Sorbonne Université, INSERM, Institut Pierre Louis d'épidémiologie et de Santé Publique (IPLESP UMRS 1136), F-75012, Paris, France.
Real World Insight, IQVIA, F-92099, La Défense Cedex, France.
BMC Med Res Methodol. 2019 May 31;19(1):110. doi: 10.1186/s12874-019-0745-5.
This study compares an algorithm to detect acute gastroenteritis (AG) episodes from drug dispensing data to the validated data reported in a primary care surveillance system in France.
We used drug dispensing data collected in a drugstore database and data collected by primary care physicians involved in a French surveillance network, from season 2014/15 to 2016/17. We used an adapted version of an AG discrimination algorithm to identify AG episodes from the drugstore database. We used Pearson's correlation coefficient to evaluate the agreement between weekly AG signals obtained from the two data sources during winter months, in the overall population, by specific age-groups and by regions.
Correlations between AG signals for all ages were 0.84 [95%CI 0.69; 0.92] for season 2014/15, 0.87 [95%CI 0.75; 0.93] for season 2015/16 and 0.94 [95%CI 0.88; 0.97] for season 2016/17. The association between AG signals estimated from two data sources varied significantly across age groups in season 2016/17 (p-value < 0.01), and across regions in all three seasons studied (p-value < 0.01).

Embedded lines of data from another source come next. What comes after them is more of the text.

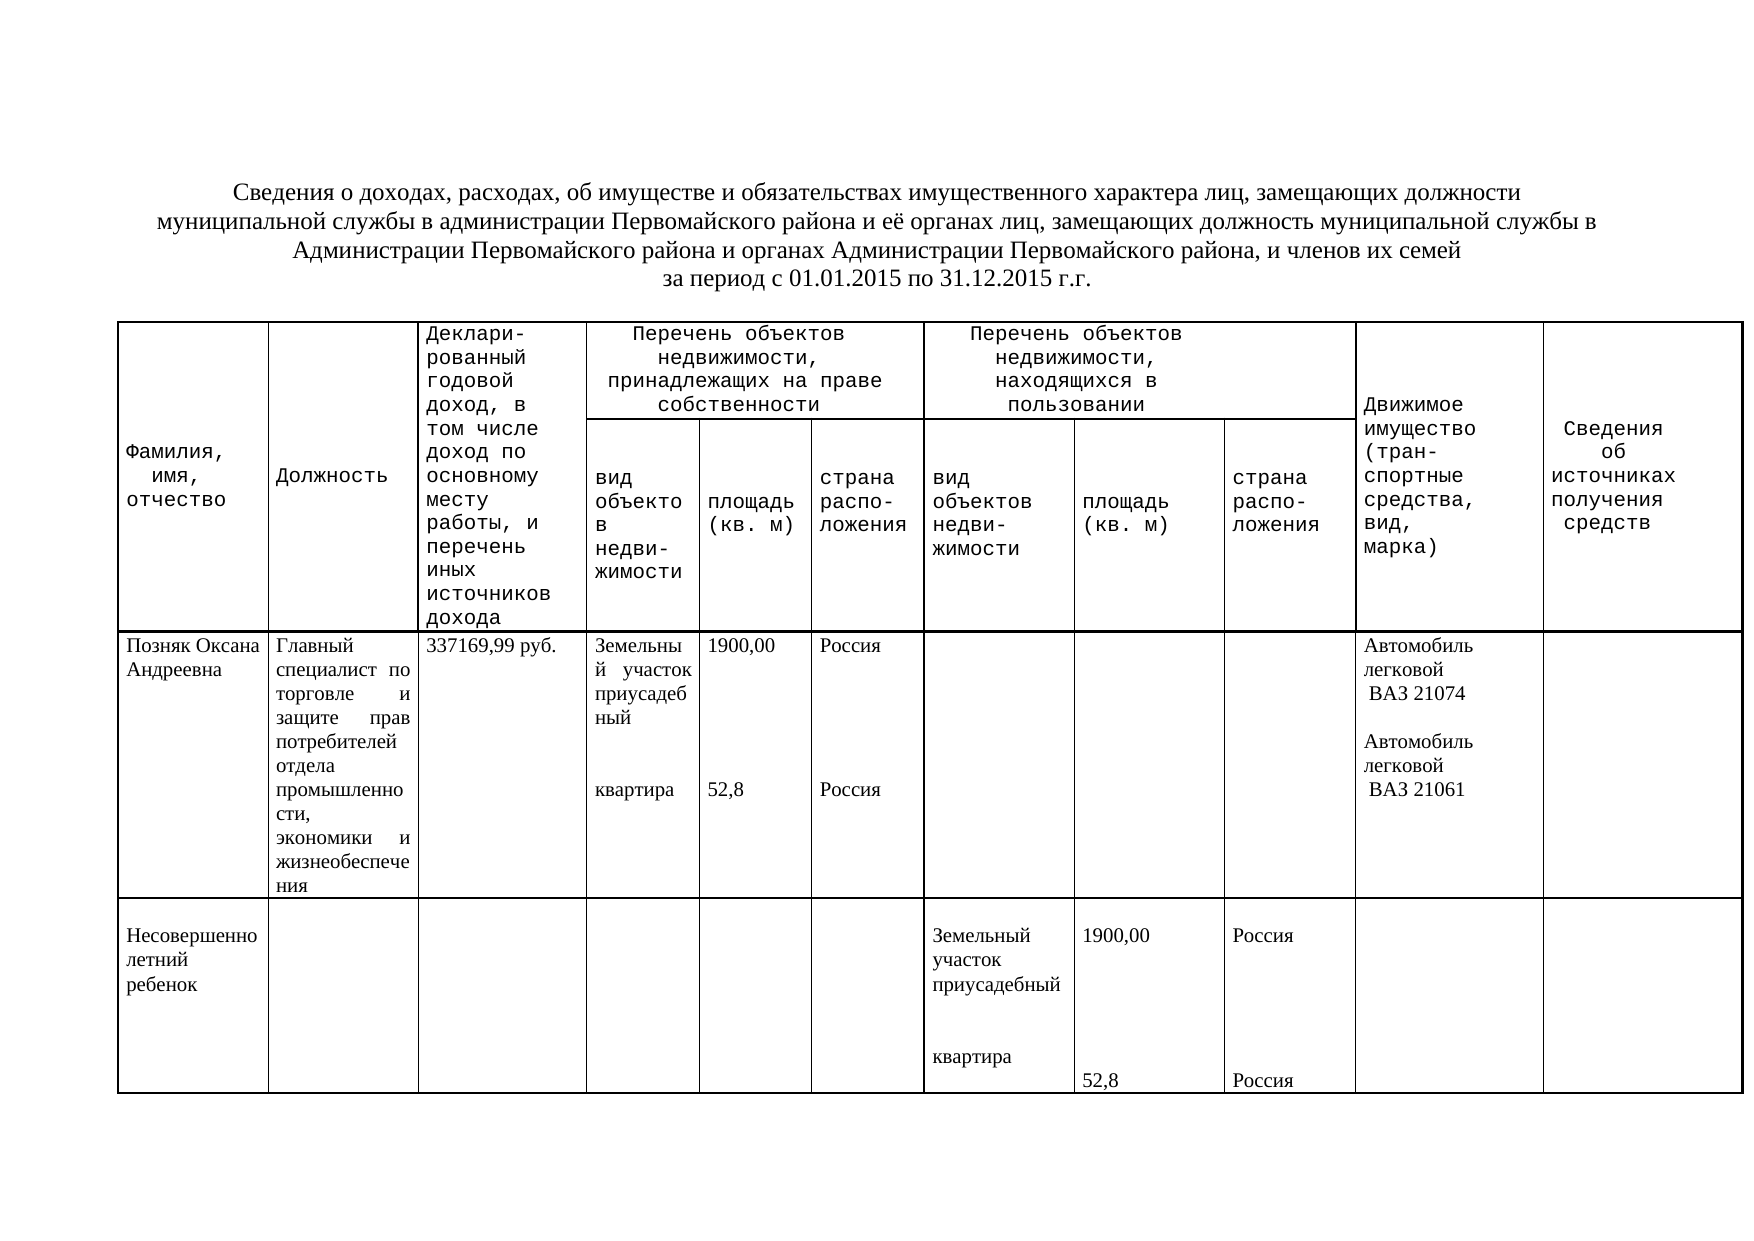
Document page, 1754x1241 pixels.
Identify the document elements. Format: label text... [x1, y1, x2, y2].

table_cell [269, 899, 418, 923]
table_cell [587, 899, 699, 923]
table_cell [269, 923, 418, 1092]
table_cell [700, 899, 811, 923]
text за период с 01.01.2015 по 31.12.2015 г.г. [118, 263, 1636, 292]
table_cell [119, 899, 268, 923]
table_cell площадь (кв. м) [700, 420, 811, 630]
table_cell страна распо- ложения [812, 420, 923, 630]
table_cell [419, 899, 586, 923]
table_header Деклари- рованный годовой доход, в том числе доход по основному месту работы, и перечень иных источников дохода [419, 323, 586, 630]
table_header Перечень объектов недвижимости, принадлежащих на праве собственности [587, 323, 923, 418]
table_cell Земельный участок приусадебный квартира [587, 633, 699, 897]
table_cell [1075, 633, 1224, 897]
table_header Перечень объектов недвижимости, находящихся в пользовании [925, 323, 1355, 418]
table_cell [812, 899, 923, 923]
table_cell [812, 923, 923, 1092]
table_cell Россия Россия [812, 633, 923, 897]
table_cell Главный специалист по торговле и защите прав потребителей отдела промышленности, экономики и жизнеобеспечения [269, 633, 418, 897]
table_cell страна распо- ложения [1225, 420, 1355, 630]
table_cell 1900,00 52,8 [700, 633, 811, 897]
table_cell [1225, 899, 1355, 923]
table_cell вид объектов недви- жимости [925, 420, 1074, 630]
table_cell площадь (кв. м) [1075, 420, 1224, 630]
table_header Фамилия, имя, отчество [119, 323, 268, 630]
table_cell [1544, 633, 1741, 897]
table_header Сведения об источниках получения средств [1544, 323, 1741, 630]
table_cell [1356, 923, 1543, 1092]
table_cell [1356, 899, 1543, 923]
table_cell вид объектов недви- жимости [587, 420, 699, 630]
table_cell [1544, 899, 1741, 923]
table_cell [1544, 923, 1741, 1092]
table_cell 1900,00 52,8 [1075, 923, 1224, 1092]
table_cell [925, 633, 1074, 897]
table_cell [925, 899, 1074, 923]
table_cell [1075, 899, 1224, 923]
table_cell [1225, 633, 1355, 897]
table_cell [419, 923, 586, 1092]
table_header Должность [269, 323, 417, 630]
table_cell [700, 923, 811, 1092]
table_cell Автомобиль легковой ВАЗ 21074 Автомобиль легковой ВАЗ 21061 [1356, 633, 1543, 897]
table_header Движимое имущество (тран- спортные средства, вид, марка) [1357, 323, 1543, 630]
text Сведения о доходах, расходах, об имуществе и обязательствах имущественного характера лиц, замещающих должности [118, 177, 1636, 206]
table_cell Позняк Оксана Андреевна [119, 633, 268, 897]
table_cell 337169,99 руб. [419, 633, 586, 897]
table_cell Несовершеннолетний ребенок [119, 923, 268, 1092]
text муниципальной службы в администрации Первомайского района и её органах лиц, замещающих должность муниципальной службы в Администрации Первомайского района и органах Администрации Первомайского района, и членов их семей [118, 206, 1636, 263]
table_cell Россия Россия [1225, 923, 1355, 1092]
table_cell [587, 923, 699, 1092]
table_cell Земельный участок приусадебный квартира [925, 923, 1074, 1092]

There is a strong agreement between the dynamic of AG activity estimated from drug dispensing data and from validated primary care surveillance data collected during winter months in the overall population but the agreement is poorer in several age groups and in several regions. Once automated, the reuse of drug dispensing data, already collected for reimbursement purposes, could be a cost-efficient method to monitor AG activity at the national level.
本研究比较了一种从药物配药数据中检测急性肠胃炎(AG)发作的算法与法国初级保健监测系统中已验证数据的报告。
我们使用了从药店数据库中收集的药物配药数据和参与法国监测网络的初级保健医生收集的数据,时间跨度为 2014/15 年至 2016/17 年。我们使用了一种经过改编的 AG 鉴别算法来从药店数据库中识别 AG 发作。我们使用 Pearson 相关系数评估了在冬季,在总体人群、特定年龄组和地区中,从两种数据源获得的每周 AG 信号之间的一致性。
在所有年龄段中,2014/15 年、2015/16 年和 2016/17 年的 AG 信号之间的相关性分别为 0.84[95%CI 0.69; 0.92]、0.87[95%CI 0.75; 0.93]和 0.94[95%CI 0.88; 0.97]。在 2016/17 年的三个季节中,从两种数据源估计的 AG 信号之间的关联在不同年龄组之间存在显著差异(p 值<0.01),在所有三个季节中,在不同地区之间也存在显著差异(p 值<0.01)。
从药物配药数据中估计的 AG 活动动态与冬季收集的经过验证的初级保健监测数据之间存在很强的一致性,但在几个年龄组和几个地区中,一致性较差。一旦实现自动化,重新利用已经为报销目的收集的药物配药数据可能是一种经济有效的方法,可用于在全国范围内监测 AG 活动。